Moving right along, I have again searched the web using the term “African American psychiatrists in Iowa.” I’ve posted about this before, looking at it from the funny edge (this allows me to take a deep breath). I still find my former colleague, Dr. Donald Black, MD listed. The only thing black about him is his name. And my 2019 blog post is the 3rd link down from the top, preceded by two from Psychology Today.
Most of the mental health care providers from the Psychology Today lists are Nurse Practitioners who are black. One of them does not look black. She looks white. She’s a psychiatrist. I’ve worked with her in the past and don’t recall her ever identifying as black. But because I’m reading the race card stories in “Our Hidden Conversations,” and because I’ve been around a little while, I’ve learned that some black people can look white. You can’t always judge a book by its cover.

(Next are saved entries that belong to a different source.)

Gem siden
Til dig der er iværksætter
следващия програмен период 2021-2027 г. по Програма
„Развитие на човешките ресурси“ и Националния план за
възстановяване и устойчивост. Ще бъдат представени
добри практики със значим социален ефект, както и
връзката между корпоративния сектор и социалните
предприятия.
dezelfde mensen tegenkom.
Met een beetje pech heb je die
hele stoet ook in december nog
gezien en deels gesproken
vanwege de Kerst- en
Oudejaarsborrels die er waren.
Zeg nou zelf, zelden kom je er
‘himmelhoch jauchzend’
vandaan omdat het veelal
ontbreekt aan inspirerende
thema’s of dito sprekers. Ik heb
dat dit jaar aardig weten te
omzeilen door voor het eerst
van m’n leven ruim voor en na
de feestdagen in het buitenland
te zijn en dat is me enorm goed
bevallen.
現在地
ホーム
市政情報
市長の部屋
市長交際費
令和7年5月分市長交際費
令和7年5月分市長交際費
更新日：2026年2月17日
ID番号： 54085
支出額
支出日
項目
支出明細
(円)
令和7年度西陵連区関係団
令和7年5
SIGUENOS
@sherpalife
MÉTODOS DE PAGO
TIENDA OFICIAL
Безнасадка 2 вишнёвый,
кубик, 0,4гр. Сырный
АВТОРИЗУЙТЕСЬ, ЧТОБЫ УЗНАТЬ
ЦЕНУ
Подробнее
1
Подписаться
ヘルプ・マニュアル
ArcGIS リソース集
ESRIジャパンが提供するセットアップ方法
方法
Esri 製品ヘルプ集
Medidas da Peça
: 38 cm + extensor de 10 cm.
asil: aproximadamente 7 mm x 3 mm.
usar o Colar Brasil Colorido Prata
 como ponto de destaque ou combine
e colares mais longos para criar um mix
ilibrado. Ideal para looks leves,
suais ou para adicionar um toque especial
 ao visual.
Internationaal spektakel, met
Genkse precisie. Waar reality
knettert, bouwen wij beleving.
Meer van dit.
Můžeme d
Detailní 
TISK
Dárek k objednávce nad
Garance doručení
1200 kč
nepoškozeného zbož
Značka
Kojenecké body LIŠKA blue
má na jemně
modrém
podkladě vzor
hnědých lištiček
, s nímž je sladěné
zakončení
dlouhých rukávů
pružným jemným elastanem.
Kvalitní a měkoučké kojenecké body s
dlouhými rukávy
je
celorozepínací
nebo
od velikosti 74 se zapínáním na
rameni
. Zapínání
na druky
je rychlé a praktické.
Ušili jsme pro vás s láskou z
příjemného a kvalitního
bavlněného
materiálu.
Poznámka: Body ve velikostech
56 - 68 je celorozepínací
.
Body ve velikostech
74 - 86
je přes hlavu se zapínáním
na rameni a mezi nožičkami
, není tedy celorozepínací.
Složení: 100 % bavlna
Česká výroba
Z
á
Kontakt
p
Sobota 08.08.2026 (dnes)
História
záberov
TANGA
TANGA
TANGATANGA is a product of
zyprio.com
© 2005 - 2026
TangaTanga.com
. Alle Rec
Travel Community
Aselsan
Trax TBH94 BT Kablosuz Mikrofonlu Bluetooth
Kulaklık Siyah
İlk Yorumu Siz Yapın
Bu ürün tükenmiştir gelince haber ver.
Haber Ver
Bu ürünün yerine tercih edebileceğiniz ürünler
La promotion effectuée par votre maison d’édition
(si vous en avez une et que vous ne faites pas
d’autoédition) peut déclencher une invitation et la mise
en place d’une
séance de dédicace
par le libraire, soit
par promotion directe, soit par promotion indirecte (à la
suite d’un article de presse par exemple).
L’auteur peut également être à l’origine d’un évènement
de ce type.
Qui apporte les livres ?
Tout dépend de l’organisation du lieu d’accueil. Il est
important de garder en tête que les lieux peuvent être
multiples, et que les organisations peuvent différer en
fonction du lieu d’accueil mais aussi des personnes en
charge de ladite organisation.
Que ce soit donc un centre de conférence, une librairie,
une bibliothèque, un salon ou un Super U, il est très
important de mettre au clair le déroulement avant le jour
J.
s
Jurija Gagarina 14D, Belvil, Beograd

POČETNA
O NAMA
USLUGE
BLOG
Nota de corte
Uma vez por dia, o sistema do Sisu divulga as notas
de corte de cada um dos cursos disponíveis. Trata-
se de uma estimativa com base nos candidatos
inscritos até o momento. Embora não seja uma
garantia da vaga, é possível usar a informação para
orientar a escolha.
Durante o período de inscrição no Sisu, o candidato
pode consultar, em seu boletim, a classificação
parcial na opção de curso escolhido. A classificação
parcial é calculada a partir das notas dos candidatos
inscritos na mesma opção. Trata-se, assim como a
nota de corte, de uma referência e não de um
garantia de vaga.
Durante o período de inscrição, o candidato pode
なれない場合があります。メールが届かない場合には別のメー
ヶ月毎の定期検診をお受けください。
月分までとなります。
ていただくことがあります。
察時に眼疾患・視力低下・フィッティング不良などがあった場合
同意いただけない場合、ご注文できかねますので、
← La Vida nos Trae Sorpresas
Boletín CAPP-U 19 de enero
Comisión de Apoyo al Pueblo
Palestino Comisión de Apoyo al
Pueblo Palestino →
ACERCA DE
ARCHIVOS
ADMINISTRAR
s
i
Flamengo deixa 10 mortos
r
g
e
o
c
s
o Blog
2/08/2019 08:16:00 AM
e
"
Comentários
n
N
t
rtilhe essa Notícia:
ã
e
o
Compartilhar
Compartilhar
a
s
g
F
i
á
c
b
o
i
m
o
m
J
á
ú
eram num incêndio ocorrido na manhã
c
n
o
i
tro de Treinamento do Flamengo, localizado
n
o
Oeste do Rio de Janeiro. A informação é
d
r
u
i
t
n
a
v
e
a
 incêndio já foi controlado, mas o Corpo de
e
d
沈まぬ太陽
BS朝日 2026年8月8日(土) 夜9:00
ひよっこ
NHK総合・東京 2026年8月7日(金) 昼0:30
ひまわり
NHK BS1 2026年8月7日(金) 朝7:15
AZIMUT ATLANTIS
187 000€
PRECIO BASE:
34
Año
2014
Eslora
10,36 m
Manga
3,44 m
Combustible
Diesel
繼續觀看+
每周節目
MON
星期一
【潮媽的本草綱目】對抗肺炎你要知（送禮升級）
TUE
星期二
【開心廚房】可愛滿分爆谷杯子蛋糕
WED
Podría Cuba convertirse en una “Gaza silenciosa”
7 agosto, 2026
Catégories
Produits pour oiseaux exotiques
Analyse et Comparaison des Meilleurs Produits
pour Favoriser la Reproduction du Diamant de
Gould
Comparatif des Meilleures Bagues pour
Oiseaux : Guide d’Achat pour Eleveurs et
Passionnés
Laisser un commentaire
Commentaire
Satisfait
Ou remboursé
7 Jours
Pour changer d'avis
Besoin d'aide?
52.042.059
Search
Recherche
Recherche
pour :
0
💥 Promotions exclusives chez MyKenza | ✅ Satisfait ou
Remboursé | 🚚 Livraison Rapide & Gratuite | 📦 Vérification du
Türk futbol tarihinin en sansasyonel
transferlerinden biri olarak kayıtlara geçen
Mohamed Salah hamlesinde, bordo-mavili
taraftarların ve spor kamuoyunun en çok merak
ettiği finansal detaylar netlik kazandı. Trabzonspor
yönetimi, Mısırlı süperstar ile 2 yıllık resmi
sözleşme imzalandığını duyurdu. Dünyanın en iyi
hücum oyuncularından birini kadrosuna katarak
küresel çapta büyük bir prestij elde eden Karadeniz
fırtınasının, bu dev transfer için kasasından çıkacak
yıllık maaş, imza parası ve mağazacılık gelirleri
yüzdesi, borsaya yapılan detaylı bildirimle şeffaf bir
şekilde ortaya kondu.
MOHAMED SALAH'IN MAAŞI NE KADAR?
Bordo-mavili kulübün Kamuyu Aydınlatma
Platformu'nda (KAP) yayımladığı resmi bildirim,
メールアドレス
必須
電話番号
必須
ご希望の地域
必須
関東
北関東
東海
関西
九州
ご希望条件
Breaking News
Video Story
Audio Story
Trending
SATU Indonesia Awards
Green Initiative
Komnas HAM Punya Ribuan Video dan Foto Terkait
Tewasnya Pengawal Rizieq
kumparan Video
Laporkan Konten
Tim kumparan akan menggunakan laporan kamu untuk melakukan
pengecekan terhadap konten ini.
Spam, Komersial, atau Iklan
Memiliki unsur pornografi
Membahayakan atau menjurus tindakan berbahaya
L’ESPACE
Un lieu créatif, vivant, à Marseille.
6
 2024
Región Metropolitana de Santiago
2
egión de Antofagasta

A good black psychiatrist is hard to find. In fact, a black psychiatrist of any quality is hard to find. However, in general, there are notable black psychiatrists in our history. One of them was Chester Middlebrook Pierce, MD. Among his many accomplishments, he was the founding president of the Black Psychiatrists of America in 1969, which was one year after the NABSW was established. Dr. Pierce was also the president of the American Board of Psychiatry and Neurology in 1978. I didn’t learn about him until today. How is that possible?
There is a website for the Black Psychiatrists of America and you can try the search field to look for a black psychiatrist there. I couldn’t find any listed in Iowa. Most of them seem to be in Texas. I had a little trouble applying the search filters.
Those are my thoughts for now about “Our Hidden Conversations” by Michele Norris. This is not a funny book.